Approximately 28 million people live in the regions found in the hotspots based on the 2012 census. Three of the four hotspots were around major lakes in the country mainly Lake Victoria, Tanganyika and Nyasa. Living near a lake was also reported in Uganda, the DRC and elsewhere as a factor associated with increased cholera incidence [8, 17, 18].
According to existing literature, Dar es Salaam is one of the endemic cities experiencing cholera outbreaks in Tanzania [19]. This city was however not identified in our analysis as part of the hotspot areas. Such a discrepancy reveal one of the limitations of the data and weaknesses of the existing surveillance system in which cholera reports were aggregated at regional level rather than at district level. The observed clusters should therefore be treated with caution. Reliable disease hotspot identification cannot be effective when surveillance and risk factor data are not available from the smallest geographical structures in affected countries [6, 8]. Reliability of data also includes consistency in case definitions because only a small proportion of suspected cases are laboratory confirmed and may bias identification of priority areas where interventions are needed [5].

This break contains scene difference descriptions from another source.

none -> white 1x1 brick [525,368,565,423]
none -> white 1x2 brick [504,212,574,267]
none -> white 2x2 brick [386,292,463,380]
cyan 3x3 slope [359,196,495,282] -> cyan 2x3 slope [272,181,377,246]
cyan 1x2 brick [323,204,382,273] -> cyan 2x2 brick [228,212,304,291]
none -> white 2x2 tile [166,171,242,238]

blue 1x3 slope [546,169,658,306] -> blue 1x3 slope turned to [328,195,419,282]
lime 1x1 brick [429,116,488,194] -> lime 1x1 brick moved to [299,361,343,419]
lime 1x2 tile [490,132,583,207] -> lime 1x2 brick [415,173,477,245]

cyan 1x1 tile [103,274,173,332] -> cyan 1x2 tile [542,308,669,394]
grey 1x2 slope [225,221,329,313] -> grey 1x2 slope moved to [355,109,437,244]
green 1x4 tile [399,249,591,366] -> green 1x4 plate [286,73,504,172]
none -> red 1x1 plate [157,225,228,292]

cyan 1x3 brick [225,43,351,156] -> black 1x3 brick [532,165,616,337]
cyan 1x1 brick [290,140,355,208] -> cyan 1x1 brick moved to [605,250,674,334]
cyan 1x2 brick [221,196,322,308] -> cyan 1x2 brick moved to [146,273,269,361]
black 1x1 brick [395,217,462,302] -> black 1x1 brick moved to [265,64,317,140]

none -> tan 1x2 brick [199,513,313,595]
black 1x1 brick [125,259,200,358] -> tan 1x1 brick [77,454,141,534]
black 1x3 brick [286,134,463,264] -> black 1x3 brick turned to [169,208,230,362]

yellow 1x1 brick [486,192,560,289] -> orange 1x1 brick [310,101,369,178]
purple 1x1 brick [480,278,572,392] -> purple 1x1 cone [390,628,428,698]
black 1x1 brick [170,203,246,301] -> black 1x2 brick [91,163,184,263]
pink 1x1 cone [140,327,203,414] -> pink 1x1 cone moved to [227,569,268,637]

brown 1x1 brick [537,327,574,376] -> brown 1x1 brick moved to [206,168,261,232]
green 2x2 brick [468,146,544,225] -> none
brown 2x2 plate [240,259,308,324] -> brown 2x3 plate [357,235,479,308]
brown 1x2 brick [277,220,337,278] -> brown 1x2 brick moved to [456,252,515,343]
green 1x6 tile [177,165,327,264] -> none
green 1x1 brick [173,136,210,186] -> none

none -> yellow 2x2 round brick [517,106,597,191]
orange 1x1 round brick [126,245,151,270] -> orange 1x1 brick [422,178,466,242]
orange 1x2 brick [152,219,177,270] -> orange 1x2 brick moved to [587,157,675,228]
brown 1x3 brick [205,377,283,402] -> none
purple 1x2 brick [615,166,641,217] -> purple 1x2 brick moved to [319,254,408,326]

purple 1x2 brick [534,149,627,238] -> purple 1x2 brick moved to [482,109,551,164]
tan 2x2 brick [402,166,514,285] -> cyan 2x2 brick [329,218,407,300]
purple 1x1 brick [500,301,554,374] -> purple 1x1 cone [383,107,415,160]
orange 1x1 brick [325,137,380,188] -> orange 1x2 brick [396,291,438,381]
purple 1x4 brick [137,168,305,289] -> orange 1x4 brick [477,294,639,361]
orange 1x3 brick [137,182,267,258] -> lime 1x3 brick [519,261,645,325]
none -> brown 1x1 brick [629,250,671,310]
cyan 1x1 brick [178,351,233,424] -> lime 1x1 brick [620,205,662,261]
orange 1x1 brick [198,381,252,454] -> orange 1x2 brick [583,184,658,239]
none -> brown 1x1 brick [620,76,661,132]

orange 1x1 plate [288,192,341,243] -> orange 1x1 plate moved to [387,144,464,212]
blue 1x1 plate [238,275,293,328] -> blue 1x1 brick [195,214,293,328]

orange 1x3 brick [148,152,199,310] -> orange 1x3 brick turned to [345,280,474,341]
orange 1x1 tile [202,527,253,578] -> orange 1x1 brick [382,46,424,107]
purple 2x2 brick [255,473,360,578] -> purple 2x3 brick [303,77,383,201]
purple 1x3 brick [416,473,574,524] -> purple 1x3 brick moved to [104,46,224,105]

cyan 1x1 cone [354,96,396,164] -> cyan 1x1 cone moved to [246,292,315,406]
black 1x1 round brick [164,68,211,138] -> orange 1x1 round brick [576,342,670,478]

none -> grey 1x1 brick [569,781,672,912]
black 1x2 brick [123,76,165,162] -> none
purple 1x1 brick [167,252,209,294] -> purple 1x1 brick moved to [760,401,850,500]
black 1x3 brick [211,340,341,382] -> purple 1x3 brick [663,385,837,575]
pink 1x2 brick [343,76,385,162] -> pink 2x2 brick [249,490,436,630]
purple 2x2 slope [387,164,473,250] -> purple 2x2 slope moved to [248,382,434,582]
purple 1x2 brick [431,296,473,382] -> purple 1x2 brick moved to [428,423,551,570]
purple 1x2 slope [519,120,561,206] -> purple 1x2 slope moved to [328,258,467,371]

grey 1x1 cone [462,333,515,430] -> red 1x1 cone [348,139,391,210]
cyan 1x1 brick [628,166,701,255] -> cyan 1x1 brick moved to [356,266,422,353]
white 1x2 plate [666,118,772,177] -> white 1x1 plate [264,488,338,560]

Compared to previous studies in the DRC, Uganda, India and Zanzibar [6,7,8,9] which had cholera data and exposure variables from districts, the available regional data in Tanzania were not able to detect many risk factors investigated against the incidence of cholera. The rainfall pattern, both before and during the year of epidemics did not significantly affect the cholera incidence in mainland Tanzania based on currently available data (p = 0.07; 0.14, respectively, Additional file 1). This could mean that in reality there is no positive correlation between rainfall and risk for cholera in mainland Tanzania. Nevertheless, cholera is normally expected to have a seasonal pattern as is the case in Zanzibar and elsewhere [7, 20, 21]. Only water perimeter in a region was significantly associated with incidence of cholera with a 1.5% increase in incidence for 100 km increase in water perimeter (IRR 1.015; 95% CI 1.001 to 1.030; p = 0.042, Fig. 3). This correlates findings of the hotspots analyses where three significant clusters covered regions around the Great Lakes. Living near water bodies mainly great Lakes seems therefore a significant risk factor for cholera which has also been documented globally [22]. Recent findings in Tanzania where V. cholerae O1 isolated from Lake Victoria were phylogenetically identical to those causing cholera outbreaks in the African Great Lakes region further illustrates the association between Lakes and cholera [23].